**Goal of the exercise:** Update all the records below by changing every "milliseconds" to "msec" and leaving everything else as it is. Omit the pictures from your answer.

**Material provided:**

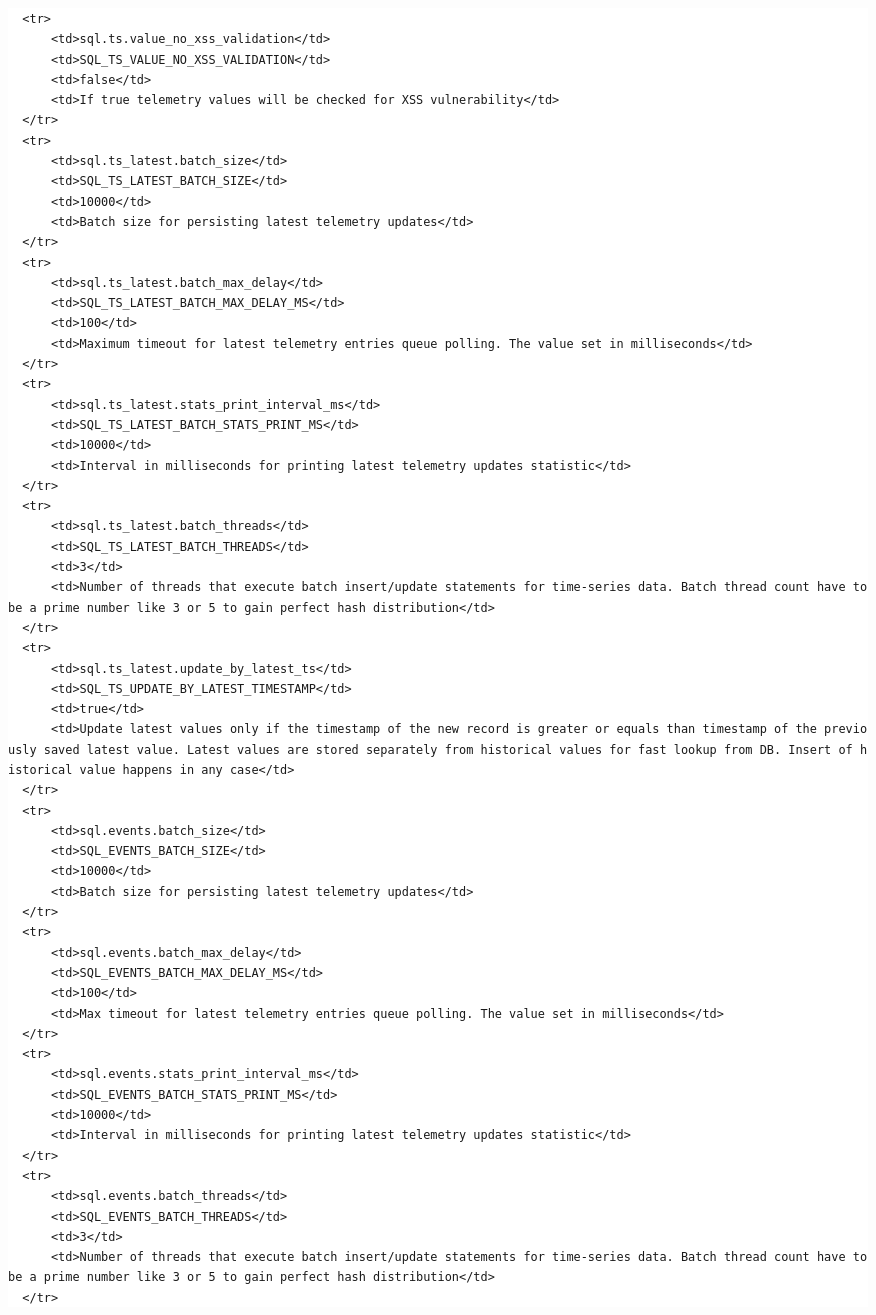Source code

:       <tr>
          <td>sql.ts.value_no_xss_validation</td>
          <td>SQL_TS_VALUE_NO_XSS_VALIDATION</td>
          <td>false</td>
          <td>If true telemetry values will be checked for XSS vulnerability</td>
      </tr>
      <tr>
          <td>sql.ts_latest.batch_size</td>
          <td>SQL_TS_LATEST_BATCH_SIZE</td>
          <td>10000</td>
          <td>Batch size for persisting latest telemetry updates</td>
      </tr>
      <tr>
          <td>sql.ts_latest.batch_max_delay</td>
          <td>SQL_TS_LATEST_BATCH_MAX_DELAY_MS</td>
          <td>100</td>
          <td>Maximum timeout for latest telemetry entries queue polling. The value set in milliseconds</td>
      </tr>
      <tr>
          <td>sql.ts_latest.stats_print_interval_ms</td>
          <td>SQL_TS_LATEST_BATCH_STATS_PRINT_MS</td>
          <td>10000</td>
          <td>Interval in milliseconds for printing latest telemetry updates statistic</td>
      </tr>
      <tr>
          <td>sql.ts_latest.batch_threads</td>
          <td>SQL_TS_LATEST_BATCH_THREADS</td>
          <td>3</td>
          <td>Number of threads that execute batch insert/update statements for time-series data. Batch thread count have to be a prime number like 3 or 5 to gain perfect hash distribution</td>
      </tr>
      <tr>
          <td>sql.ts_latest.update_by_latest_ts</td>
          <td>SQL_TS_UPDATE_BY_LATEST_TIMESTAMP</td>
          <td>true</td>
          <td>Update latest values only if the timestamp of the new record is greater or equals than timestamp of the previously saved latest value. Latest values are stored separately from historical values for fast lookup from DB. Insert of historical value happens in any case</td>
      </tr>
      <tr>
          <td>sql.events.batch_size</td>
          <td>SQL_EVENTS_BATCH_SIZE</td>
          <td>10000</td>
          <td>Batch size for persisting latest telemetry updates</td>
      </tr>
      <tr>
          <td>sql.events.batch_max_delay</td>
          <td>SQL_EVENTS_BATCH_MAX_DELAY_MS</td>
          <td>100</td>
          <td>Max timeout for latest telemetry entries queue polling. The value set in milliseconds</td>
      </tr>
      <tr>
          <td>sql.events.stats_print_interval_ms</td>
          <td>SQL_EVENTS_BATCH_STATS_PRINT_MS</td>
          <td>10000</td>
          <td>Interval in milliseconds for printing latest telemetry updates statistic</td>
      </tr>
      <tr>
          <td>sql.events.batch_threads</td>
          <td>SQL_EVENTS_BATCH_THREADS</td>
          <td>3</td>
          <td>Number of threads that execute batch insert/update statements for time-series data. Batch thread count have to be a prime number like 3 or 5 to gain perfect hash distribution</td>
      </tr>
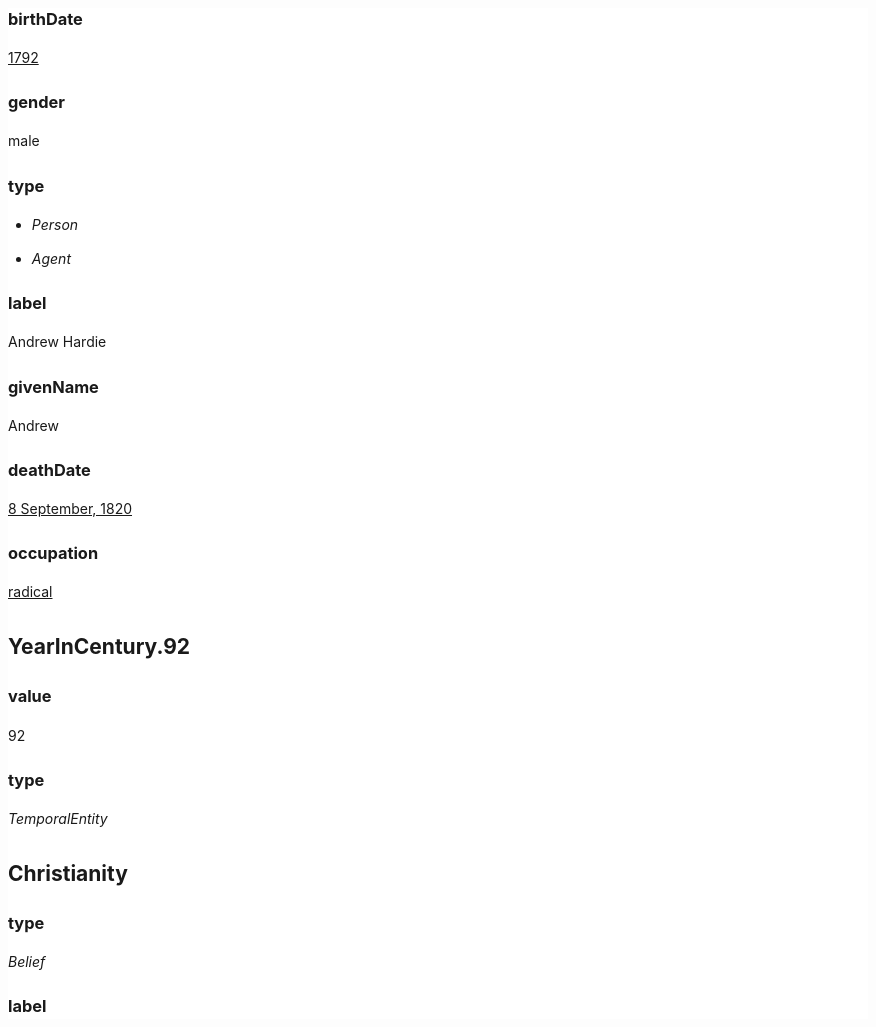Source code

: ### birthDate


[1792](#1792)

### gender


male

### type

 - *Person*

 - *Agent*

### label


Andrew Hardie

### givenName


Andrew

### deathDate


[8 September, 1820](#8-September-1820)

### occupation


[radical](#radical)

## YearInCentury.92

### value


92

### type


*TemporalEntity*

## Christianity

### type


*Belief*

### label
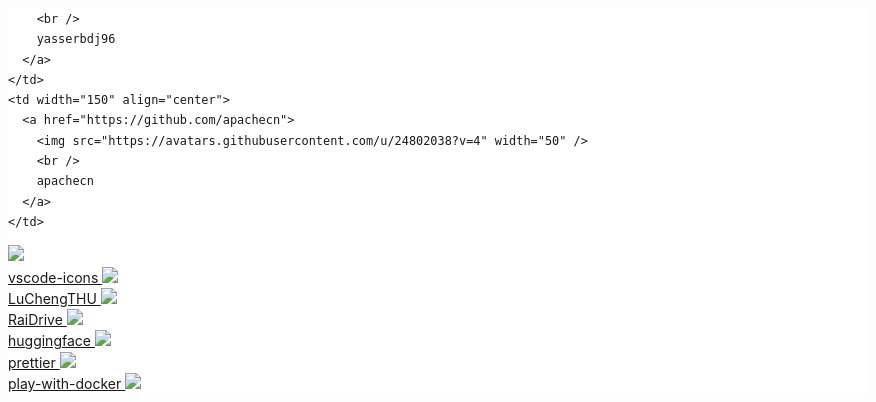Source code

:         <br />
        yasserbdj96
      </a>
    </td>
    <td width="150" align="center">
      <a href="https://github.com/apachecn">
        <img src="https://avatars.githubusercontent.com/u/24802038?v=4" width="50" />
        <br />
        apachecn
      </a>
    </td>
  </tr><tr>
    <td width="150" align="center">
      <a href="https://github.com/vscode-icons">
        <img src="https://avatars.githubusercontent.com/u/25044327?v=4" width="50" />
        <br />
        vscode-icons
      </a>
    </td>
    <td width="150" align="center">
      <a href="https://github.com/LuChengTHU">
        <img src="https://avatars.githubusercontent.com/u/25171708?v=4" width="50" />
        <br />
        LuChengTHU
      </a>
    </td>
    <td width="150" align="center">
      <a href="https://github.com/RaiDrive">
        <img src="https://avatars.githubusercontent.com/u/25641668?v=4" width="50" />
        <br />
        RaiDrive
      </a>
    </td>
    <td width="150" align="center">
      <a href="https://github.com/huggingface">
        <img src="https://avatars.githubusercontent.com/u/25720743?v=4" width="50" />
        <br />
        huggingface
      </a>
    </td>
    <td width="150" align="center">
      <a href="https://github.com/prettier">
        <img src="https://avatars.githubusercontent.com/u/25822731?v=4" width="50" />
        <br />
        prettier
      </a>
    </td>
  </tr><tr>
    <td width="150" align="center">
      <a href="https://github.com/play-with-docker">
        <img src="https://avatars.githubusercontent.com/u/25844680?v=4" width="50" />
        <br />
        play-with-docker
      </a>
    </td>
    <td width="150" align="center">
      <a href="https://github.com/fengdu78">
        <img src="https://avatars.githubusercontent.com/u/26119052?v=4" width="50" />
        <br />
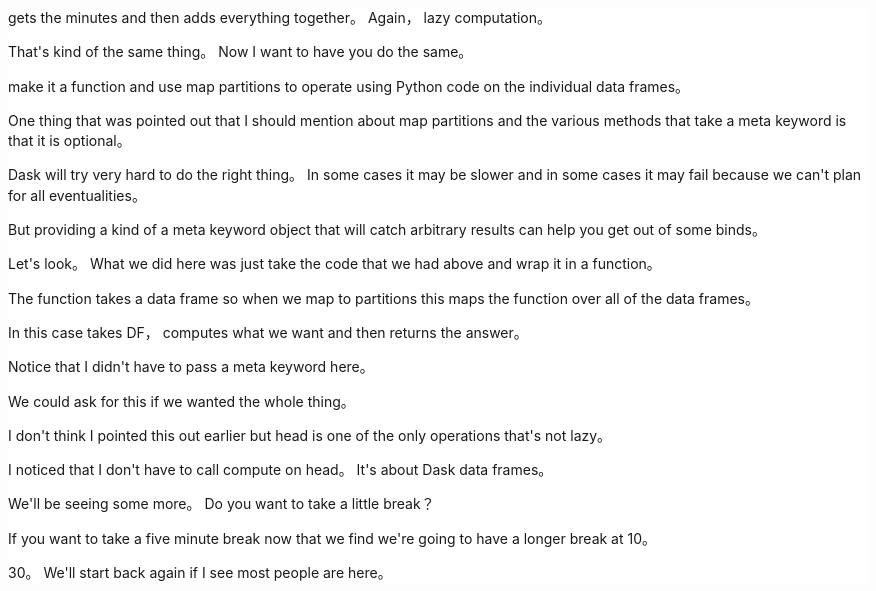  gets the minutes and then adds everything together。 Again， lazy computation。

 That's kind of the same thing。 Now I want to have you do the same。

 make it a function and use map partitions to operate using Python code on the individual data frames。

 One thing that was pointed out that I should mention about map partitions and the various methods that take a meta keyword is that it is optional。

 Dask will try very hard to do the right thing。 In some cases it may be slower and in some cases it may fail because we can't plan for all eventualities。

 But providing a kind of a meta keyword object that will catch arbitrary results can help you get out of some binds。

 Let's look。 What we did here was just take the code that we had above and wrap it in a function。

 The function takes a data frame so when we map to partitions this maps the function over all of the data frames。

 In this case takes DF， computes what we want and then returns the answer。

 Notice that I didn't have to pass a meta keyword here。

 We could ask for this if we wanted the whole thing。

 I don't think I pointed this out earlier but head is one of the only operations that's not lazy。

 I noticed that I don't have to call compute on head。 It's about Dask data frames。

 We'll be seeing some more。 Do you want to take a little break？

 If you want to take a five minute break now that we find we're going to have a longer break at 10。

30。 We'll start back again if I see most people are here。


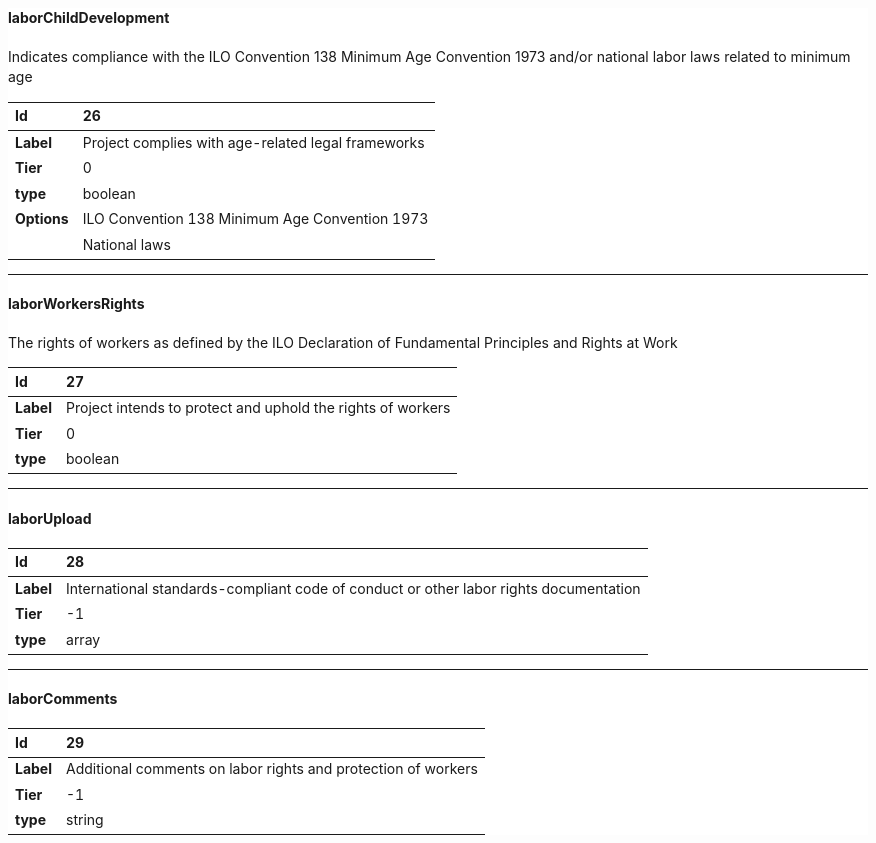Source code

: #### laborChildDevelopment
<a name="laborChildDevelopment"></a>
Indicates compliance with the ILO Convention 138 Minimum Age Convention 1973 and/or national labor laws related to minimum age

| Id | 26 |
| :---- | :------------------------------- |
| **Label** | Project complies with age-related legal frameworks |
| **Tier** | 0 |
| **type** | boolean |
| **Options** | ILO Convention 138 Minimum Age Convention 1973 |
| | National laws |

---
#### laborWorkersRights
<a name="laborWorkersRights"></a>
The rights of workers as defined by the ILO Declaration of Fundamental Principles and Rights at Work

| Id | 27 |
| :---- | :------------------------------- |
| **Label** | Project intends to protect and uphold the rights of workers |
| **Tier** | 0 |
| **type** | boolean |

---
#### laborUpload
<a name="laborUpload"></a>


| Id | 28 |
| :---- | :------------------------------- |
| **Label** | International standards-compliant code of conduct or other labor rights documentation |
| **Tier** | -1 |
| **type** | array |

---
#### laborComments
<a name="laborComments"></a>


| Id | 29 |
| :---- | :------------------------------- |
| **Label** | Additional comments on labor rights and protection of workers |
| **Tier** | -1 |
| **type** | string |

**Response area:**
Source code

:       <tr>
          <td>sql.ts.value_no_xss_validation</td>
          <td>SQL_TS_VALUE_NO_XSS_VALIDATION</td>
          <td>false</td>
          <td>If true telemetry values will be checked for XSS vulnerability</td>
      </tr>
      <tr>
          <td>sql.ts_latest.batch_size</td>
          <td>SQL_TS_LATEST_BATCH_SIZE</td>
          <td>10000</td>
          <td>Batch size for persisting latest telemetry updates</td>
      </tr>
      <tr>
          <td>sql.ts_latest.batch_max_delay</td>
          <td>SQL_TS_LATEST_BATCH_MAX_DELAY_MS</td>
          <td>100</td>
          <td>Maximum timeout for latest telemetry entries queue polling. The value set in msec</td>
      </tr>
      <tr>
          <td>sql.ts_latest.stats_print_interval_ms</td>
          <td>SQL_TS_LATEST_BATCH_STATS_PRINT_MS</td>
          <td>10000</td>
          <td>Interval in msec for printing latest telemetry updates statistic</td>
      </tr>
      <tr>
          <td>sql.ts_latest.batch_threads</td>
          <td>SQL_TS_LATEST_BATCH_THREADS</td>
          <td>3</td>
          <td>Number of threads that execute batch insert/update statements for time-series data. Batch thread count have to be a prime number like 3 or 5 to gain perfect hash distribution</td>
      </tr>
      <tr>
          <td>sql.ts_latest.update_by_latest_ts</td>
          <td>SQL_TS_UPDATE_BY_LATEST_TIMESTAMP</td>
          <td>true</td>
          <td>Update latest values only if the timestamp of the new record is greater or equals than timestamp of the previously saved latest value. Latest values are stored separately from historical values for fast lookup from DB. Insert of historical value happens in any case</td>
      </tr>
      <tr>
          <td>sql.events.batch_size</td>
          <td>SQL_EVENTS_BATCH_SIZE</td>
          <td>10000</td>
          <td>Batch size for persisting latest telemetry updates</td>
      </tr>
      <tr>
          <td>sql.events.batch_max_delay</td>
          <td>SQL_EVENTS_BATCH_MAX_DELAY_MS</td>
          <td>100</td>
          <td>Max timeout for latest telemetry entries queue polling. The value set in msec</td>
      </tr>
      <tr>
          <td>sql.events.stats_print_interval_ms</td>
          <td>SQL_EVENTS_BATCH_STATS_PRINT_MS</td>
          <td>10000</td>
          <td>Interval in msec for printing latest telemetry updates statistic</td>
      </tr>
      <tr>
          <td>sql.events.batch_threads</td>
          <td>SQL_EVENTS_BATCH_THREADS</td>
          <td>3</td>
          <td>Number of threads that execute batch insert/update statements for time-series data. Batch thread count have to be a prime number like 3 or 5 to gain perfect hash distribution</td>
      </tr>
Source code

: ### birthDate


[1792](#1792)

### gender


male

### type

 - *Person*

 - *Agent*

### label


Andrew Hardie

### givenName


Andrew

### deathDate


[8 September, 1820](#8-September-1820)

### occupation


[radical](#radical)

## YearInCentury.92

### value


92

### type


*TemporalEntity*

## Christianity

### type


*Belief*

### label
Source code

:         <br />
        yasserbdj96
      </a>
    </td>
    <td width="150" align="center">
      <a href="https://github.com/apachecn">
        <img src="https://avatars.githubusercontent.com/u/24802038?v=4" width="50" />
        <br />
        apachecn
      </a>
    </td>
  </tr><tr>
    <td width="150" align="center">
      <a href="https://github.com/vscode-icons">
        <img src="https://avatars.githubusercontent.com/u/25044327?v=4" width="50" />
        <br />
        vscode-icons
      </a>
    </td>
    <td width="150" align="center">
      <a href="https://github.com/LuChengTHU">
        <img src="https://avatars.githubusercontent.com/u/25171708?v=4" width="50" />
        <br />
        LuChengTHU
      </a>
    </td>
    <td width="150" align="center">
      <a href="https://github.com/RaiDrive">
        <img src="https://avatars.githubusercontent.com/u/25641668?v=4" width="50" />
        <br />
        RaiDrive
      </a>
    </td>
    <td width="150" align="center">
      <a href="https://github.com/huggingface">
        <img src="https://avatars.githubusercontent.com/u/25720743?v=4" width="50" />
        <br />
        huggingface
      </a>
    </td>
    <td width="150" align="center">
      <a href="https://github.com/prettier">
        <img src="https://avatars.githubusercontent.com/u/25822731?v=4" width="50" />
        <br />
        prettier
      </a>
    </td>
  </tr><tr>
    <td width="150" align="center">
      <a href="https://github.com/play-with-docker">
        <img src="https://avatars.githubusercontent.com/u/25844680?v=4" width="50" />
        <br />
        play-with-docker
      </a>
    </td>
    <td width="150" align="center">
      <a href="https://github.com/fengdu78">
        <img src="https://avatars.githubusercontent.com/u/26119052?v=4" width="50" />
        <br />
  gets the minutes and then adds everything together。 Again， lazy computation。

 That's kind of the same thing。 Now I want to have you do the same。

 make it a function and use map partitions to operate using Python code on the individual data frames。

 One thing that was pointed out that I should mention about map partitions and the various methods that take a meta keyword is that it is optional。

 Dask will try very hard to do the right thing。 In some cases it may be slower and in some cases it may fail because we can't plan for all eventualities。

 But providing a kind of a meta keyword object that will catch arbitrary results can help you get out of some binds。

 Let's look。 What we did here was just take the code that we had above and wrap it in a function。

 The function takes a data frame so when we map to partitions this maps the function over all of the data frames。

 In this case takes DF， computes what we want and then returns the answer。

 Notice that I didn't have to pass a meta keyword here。

 We could ask for this if we wanted the whole thing。

 I don't think I pointed this out earlier but head is one of the only operations that's not lazy。

 I noticed that I don't have to call compute on head。 It's about Dask data frames。

 We'll be seeing some more。 Do you want to take a little break？

 If you want to take a five minute break now that we find we're going to have a longer break at 10。

30。 We'll start back again if I see most people are here。


Source code

: #### laborChildDevelopment
<a name="laborChildDevelopment"></a>
Indicates compliance with the ILO Convention 138 Minimum Age Convention 1973 and/or national labor laws related to minimum age

| Id | 26 |
| :---- | :------------------------------- |
| **Label** | Project complies with age-related legal frameworks |
| **Tier** | 0 |
| **type** | boolean |
| **Options** | ILO Convention 138 Minimum Age Convention 1973 |
| | National laws |

---
#### laborWorkersRights
<a name="laborWorkersRights"></a>
The rights of workers as defined by the ILO Declaration of Fundamental Principles and Rights at Work

| Id | 27 |
| :---- | :------------------------------- |
| **Label** | Project intends to protect and uphold the rights of workers |
| **Tier** | 0 |
| **type** | boolean |

---
#### laborUpload
<a name="laborUpload"></a>


| Id | 28 |
| :---- | :------------------------------- |
| **Label** | International standards-compliant code of conduct or other labor rights documentation |
| **Tier** | -1 |
| **type** | array |

---
#### laborComments
<a name="laborComments"></a>


| Id | 29 |
| :---- | :------------------------------- |
| **Label** | Additional comments on labor rights and protection of workers |
| **Tier** | -1 |
| **type** | string |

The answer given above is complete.